__WORK INSTRUCTIONS__. Repeat exactly the lines below that lie between the line with "के चर्चे हर जुबान पर" and the line with "bokom operativnom i inženjerskom", counting both of those lines as part of the answer.

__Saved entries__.
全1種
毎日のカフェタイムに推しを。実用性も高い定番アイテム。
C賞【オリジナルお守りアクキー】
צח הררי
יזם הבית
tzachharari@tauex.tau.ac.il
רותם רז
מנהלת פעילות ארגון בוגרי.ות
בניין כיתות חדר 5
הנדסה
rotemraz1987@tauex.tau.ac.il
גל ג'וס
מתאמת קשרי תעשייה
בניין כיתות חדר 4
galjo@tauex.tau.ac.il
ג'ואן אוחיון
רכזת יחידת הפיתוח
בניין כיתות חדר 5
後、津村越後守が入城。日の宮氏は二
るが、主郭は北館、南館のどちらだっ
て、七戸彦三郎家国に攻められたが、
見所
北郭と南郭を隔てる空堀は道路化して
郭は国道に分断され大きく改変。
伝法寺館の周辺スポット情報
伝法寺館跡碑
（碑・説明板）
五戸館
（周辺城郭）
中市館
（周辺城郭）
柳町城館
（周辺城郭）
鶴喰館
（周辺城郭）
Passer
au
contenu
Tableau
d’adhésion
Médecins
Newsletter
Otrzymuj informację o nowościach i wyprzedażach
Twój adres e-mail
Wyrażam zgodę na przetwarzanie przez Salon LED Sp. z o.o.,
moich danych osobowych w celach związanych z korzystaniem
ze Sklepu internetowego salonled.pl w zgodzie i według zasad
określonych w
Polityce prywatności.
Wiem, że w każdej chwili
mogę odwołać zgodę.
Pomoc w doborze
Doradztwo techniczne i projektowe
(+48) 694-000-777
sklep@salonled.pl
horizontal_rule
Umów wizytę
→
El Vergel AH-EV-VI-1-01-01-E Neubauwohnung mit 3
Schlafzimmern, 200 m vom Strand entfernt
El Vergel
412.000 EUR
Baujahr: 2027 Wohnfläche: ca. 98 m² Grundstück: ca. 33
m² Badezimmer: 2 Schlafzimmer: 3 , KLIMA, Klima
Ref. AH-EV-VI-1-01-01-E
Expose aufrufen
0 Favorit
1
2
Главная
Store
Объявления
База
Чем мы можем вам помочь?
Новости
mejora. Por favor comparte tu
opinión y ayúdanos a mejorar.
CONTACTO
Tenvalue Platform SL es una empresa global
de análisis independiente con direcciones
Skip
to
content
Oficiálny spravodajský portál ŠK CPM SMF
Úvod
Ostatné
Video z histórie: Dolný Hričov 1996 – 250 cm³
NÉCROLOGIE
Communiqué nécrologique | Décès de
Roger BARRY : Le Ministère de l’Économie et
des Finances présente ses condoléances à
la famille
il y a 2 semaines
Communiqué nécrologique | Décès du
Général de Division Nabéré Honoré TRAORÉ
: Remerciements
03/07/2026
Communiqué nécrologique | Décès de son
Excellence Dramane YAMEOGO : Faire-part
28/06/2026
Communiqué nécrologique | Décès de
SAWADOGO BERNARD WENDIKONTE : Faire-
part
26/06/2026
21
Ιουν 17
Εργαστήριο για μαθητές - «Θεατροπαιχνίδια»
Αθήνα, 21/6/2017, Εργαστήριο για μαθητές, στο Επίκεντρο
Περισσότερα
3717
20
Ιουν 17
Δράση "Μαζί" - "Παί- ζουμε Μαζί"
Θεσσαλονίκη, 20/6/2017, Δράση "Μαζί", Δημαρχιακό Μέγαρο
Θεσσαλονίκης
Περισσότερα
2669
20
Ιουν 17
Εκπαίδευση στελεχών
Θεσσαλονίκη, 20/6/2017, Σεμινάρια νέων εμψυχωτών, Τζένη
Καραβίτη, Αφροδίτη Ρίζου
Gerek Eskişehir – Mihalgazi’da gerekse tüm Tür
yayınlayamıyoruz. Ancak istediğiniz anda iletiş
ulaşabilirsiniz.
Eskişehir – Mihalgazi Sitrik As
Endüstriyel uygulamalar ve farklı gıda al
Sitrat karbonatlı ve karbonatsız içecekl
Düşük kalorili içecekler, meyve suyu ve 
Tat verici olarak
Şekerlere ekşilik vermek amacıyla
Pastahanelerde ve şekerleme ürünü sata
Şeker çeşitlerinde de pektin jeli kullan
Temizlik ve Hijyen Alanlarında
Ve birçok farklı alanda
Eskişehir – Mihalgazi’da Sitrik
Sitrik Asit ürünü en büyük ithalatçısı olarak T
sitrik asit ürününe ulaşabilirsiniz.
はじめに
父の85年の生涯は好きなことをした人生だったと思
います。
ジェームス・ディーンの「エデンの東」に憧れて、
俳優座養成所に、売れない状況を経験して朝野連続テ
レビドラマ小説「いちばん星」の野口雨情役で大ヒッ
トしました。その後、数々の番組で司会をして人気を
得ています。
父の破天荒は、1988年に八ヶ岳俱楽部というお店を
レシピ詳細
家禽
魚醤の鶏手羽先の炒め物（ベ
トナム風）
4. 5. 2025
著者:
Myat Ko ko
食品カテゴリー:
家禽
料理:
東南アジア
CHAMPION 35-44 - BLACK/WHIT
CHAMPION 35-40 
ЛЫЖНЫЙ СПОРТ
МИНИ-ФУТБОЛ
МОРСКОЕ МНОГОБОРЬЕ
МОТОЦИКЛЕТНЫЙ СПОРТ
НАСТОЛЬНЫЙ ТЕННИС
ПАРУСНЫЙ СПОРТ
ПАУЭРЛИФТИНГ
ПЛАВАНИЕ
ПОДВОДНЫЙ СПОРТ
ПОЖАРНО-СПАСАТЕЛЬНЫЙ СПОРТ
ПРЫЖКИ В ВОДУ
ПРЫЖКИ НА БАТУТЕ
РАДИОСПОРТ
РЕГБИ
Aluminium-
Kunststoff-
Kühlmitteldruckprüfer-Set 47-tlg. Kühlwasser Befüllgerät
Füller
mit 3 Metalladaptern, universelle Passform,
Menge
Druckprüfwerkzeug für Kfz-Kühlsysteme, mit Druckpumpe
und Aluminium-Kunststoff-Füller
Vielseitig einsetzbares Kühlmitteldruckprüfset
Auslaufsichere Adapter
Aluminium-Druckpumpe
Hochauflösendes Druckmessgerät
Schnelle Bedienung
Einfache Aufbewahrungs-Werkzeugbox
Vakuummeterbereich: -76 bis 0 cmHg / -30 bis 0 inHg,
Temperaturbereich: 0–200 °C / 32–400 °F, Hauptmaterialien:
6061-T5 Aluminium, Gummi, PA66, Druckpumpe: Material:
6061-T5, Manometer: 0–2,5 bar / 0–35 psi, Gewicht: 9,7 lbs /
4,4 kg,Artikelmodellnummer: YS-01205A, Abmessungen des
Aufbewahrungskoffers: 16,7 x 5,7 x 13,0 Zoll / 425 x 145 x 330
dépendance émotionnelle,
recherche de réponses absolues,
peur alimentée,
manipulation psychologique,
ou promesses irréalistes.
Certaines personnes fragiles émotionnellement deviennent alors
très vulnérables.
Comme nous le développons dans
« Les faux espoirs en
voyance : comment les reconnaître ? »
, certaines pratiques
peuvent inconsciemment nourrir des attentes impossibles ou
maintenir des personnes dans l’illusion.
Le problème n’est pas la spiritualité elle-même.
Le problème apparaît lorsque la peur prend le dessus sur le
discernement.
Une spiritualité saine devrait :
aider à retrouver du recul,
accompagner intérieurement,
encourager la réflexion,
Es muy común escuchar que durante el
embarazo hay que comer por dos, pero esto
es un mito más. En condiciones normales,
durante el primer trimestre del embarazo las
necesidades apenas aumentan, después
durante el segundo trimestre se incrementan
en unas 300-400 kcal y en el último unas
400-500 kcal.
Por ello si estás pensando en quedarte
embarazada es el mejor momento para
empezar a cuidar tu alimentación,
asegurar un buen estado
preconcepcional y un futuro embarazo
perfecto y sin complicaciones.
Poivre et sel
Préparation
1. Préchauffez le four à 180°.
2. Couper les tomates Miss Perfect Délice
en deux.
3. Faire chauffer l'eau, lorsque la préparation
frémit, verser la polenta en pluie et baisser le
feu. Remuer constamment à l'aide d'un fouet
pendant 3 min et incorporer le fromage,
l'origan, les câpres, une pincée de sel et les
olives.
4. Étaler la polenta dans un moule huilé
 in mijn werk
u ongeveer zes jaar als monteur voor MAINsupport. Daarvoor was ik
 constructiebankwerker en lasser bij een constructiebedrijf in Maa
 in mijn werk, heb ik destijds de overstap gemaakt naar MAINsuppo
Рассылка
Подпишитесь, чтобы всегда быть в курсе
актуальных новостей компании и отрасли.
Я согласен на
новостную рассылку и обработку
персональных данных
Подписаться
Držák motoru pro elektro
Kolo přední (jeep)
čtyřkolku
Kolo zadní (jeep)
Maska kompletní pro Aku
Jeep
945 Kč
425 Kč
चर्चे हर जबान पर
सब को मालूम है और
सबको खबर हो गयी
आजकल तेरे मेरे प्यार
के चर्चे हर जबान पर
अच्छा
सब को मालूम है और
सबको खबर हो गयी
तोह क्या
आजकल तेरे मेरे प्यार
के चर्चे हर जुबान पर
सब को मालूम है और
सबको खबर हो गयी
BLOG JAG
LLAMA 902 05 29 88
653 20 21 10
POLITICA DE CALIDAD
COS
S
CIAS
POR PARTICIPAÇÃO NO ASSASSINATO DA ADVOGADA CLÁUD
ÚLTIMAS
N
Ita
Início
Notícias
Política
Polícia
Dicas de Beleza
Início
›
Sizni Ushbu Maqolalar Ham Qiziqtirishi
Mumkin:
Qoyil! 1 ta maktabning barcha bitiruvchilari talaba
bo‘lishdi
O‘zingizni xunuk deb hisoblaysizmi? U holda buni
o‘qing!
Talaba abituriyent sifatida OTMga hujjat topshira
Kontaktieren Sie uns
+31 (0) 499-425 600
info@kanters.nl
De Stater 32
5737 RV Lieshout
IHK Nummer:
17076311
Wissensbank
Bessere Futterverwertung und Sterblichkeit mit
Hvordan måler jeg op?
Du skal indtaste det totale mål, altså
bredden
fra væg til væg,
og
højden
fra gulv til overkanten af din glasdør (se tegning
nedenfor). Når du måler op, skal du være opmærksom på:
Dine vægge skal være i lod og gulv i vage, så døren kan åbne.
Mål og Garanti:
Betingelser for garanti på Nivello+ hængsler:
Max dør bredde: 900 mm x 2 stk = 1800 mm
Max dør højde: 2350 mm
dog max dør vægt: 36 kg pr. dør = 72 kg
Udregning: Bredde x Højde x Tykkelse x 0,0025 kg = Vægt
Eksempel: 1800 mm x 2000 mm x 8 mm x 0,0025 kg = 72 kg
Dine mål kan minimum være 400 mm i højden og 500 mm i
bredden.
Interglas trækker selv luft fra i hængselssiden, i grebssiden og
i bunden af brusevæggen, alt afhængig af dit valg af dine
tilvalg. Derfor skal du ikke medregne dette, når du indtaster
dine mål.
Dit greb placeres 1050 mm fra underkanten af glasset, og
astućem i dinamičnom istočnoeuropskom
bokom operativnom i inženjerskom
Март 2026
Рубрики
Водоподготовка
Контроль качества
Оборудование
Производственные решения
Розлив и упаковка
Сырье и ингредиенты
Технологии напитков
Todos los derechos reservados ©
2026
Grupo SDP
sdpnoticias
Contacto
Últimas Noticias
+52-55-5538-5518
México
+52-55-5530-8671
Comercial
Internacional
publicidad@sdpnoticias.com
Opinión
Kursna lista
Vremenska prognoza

__THE ANSWER__.
के चर्चे हर जुबान पर
सब को मालूम है और
सबको खबर हो गयी
BLOG JAG
LLAMA 902 05 29 88
653 20 21 10
POLITICA DE CALIDAD
COS
S
CIAS
POR PARTICIPAÇÃO NO ASSASSINATO DA ADVOGADA CLÁUD
ÚLTIMAS
N
Ita
Início
Notícias
Política
Polícia
Dicas de Beleza
Início
›
Sizni Ushbu Maqolalar Ham Qiziqtirishi
Mumkin:
Qoyil! 1 ta maktabning barcha bitiruvchilari talaba
bo‘lishdi
O‘zingizni xunuk deb hisoblaysizmi? U holda buni
o‘qing!
Talaba abituriyent sifatida OTMga hujjat topshira
Kontaktieren Sie uns
+31 (0) 499-425 600
info@kanters.nl
De Stater 32
5737 RV Lieshout
IHK Nummer:
17076311
Wissensbank
Bessere Futterverwertung und Sterblichkeit mit
Hvordan måler jeg op?
Du skal indtaste det totale mål, altså
bredden
fra væg til væg,
og
højden
fra gulv til overkanten af din glasdør (se tegning
nedenfor). Når du måler op, skal du være opmærksom på:
Dine vægge skal være i lod og gulv i vage, så døren kan åbne.
Mål og Garanti:
Betingelser for garanti på Nivello+ hængsler:
Max dør bredde: 900 mm x 2 stk = 1800 mm
Max dør højde: 2350 mm
dog max dør vægt: 36 kg pr. dør = 72 kg
Udregning: Bredde x Højde x Tykkelse x 0,0025 kg = Vægt
Eksempel: 1800 mm x 2000 mm x 8 mm x 0,0025 kg = 72 kg
Dine mål kan minimum være 400 mm i højden og 500 mm i
bredden.
Interglas trækker selv luft fra i hængselssiden, i grebssiden og
i bunden af brusevæggen, alt afhængig af dit valg af dine
tilvalg. Derfor skal du ikke medregne dette, når du indtaster
dine mål.
Dit greb placeres 1050 mm fra underkanten af glasset, og
astućem i dinamičnom istočnoeuropskom
bokom operativnom i inženjerskom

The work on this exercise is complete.